##### Given passage
China issued a warning to the United States on Monday, September 23, against implementing "discriminatory actions" towards its companies, in light of reports suggesting that Washington is considering a ban on vehicles utilizing Chinese and Russian technology.

According to Bloomberg and other news outlets, sources indicated that the U.S. is contemplating new regulations that would prohibit the use of hardware and software produced in China in American vehicles.

In response to these reports, foreign ministry spokesperson Lin Jian emphasized that China calls on the U.S. to honor market principles and to create an open, fair, transparent, and non-discriminatory business environment for Chinese firms.

"China stands against the U.S.'s expansion of the national security concept and the discriminatory measures directed at Chinese businesses and products," Lin stated.

He further asserted, "China will firmly protect its legitimate rights and interests."

If these regulations are enacted, they would represent a significant escalation in the ongoing trade tensions between the U.S. and China.

In May, the U.S. announced substantial tariff increases on Chinese imports, including electric vehicles and semiconductors.

These tariff hikes affected approximately $18 billion worth of Chinese goods, focusing on critical sectors such as electric vehicles, batteries, essential minerals, and medical products, according to the White House.
##########
##### Exercise data
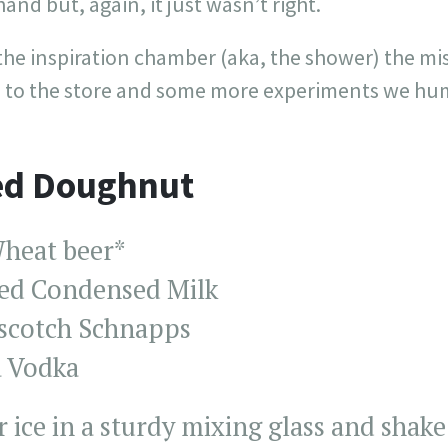
and but, again, it just wasn’t right.
the inspiration chamber (aka, the shower) the mi
rip to the store and some more experiments we hu
ed Doughnut
heat beer*
ed Condensed Milk
rscotch Schnapps
a Vodka
ice in a sturdy mixing glass and shake a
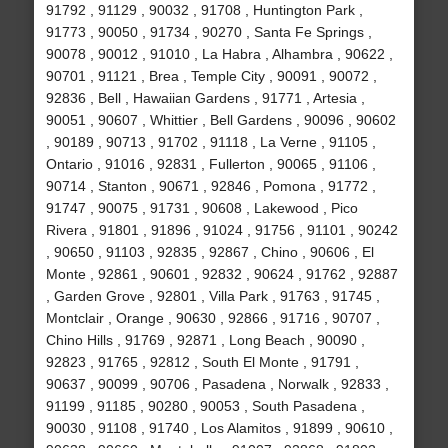
91792 , 91129 , 90032 , 91708 , Huntington Park ,
91773 , 90050 , 91734 , 90270 , Santa Fe Springs ,
90078 , 90012 , 91010 , La Habra , Alhambra , 90622 ,
90701 , 91121 , Brea , Temple City , 90091 , 90072 ,
92836 , Bell , Hawaiian Gardens , 91771 , Artesia ,
90051 , 90607 , Whittier , Bell Gardens , 90096 , 90602
, 90189 , 90713 , 91702 , 91118 , La Verne , 91105 ,
Ontario , 91016 , 92831 , Fullerton , 90065 , 91106 ,
90714 , Stanton , 90671 , 92846 , Pomona , 91772 ,
91747 , 90075 , 91731 , 90608 , Lakewood , Pico
Rivera , 91801 , 91896 , 91024 , 91756 , 91101 , 90242
, 90650 , 91103 , 92835 , 92867 , Chino , 90606 , El
Monte , 92861 , 90601 , 92832 , 90624 , 91762 , 92887
, Garden Grove , 92801 , Villa Park , 91763 , 91745 ,
Montclair , Orange , 90630 , 92866 , 91716 , 90707 ,
Chino Hills , 91769 , 92871 , Long Beach , 90090 ,
92823 , 91765 , 92812 , South El Monte , 91791 ,
90637 , 90099 , 90706 , Pasadena , Norwalk , 92833 ,
91199 , 91185 , 90280 , 90053 , South Pasadena ,
90030 , 91108 , 91740 , Los Alamitos , 91899 , 90610 ,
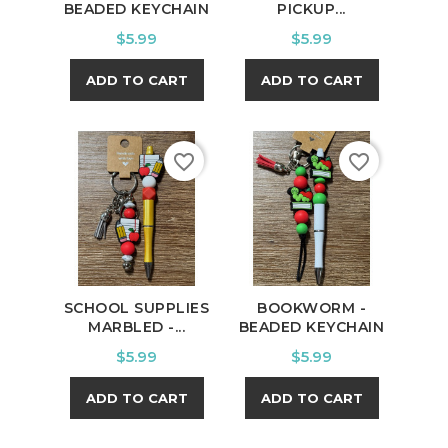
BEADED KEYCHAIN
PICKUP...
Price
Price
$5.99
$5.99
ADD TO CART
ADD TO CART
favorite_border
favorite_border
SCHOOL SUPPLIES
BOOKWORM -
MARBLED -...
BEADED KEYCHAIN
Price
Price
$5.99
$5.99
ADD TO CART
ADD TO CART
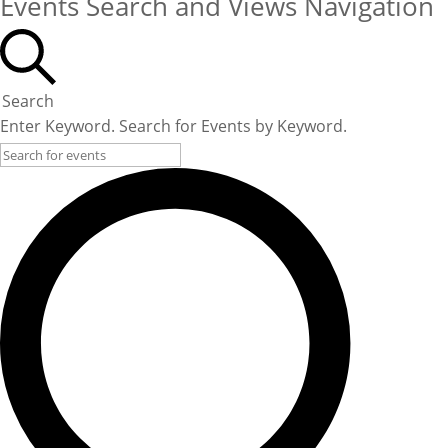
Events Search and Views Navigation
Search
Enter Keyword. Search for Events by Keyword.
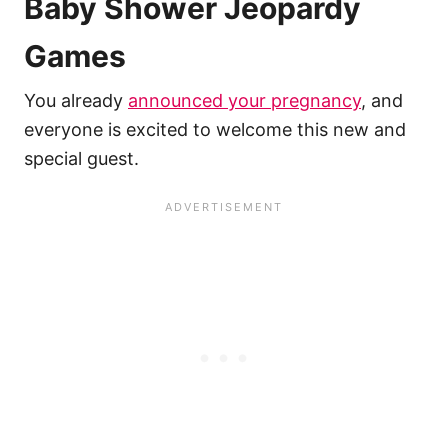
Baby Shower Jeopardy
Games
You already
announced your pregnancy
, and
everyone is excited to welcome this new and
special guest.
##########
> What to work on: Continue the news report on China's warning over a possible U.S. ban on vehicles with Chinese technology, starting after its last sentence. The entries are separate material and are not part of the news report on China's warning to the United States.

> Answer area:
The tariff rate on electric vehicles (EVs) is scheduled to increase fourfold to 100 percent this year, while the tariff on semiconductors is expected to rise from 25 percent to 50 percent by next year.

These measures were finalized this month in anticipation of the presidential election in November, where both the Democratic and Republican parties aim to adopt a firm position against China amid escalating competition between the two nations.

The decision to raise tariffs on goods valued at $18 billion follows a review of the tariffs established during the administration of former President Donald Trump, which affected approximately $300 billion in imports from China.

In addition to the tariff increases, including those on solar cells, the U.S. Trade Representative's office has confirmed that a 50 percent duty on semiconductors—significantly higher than previous rates—will be implemented starting in 2025.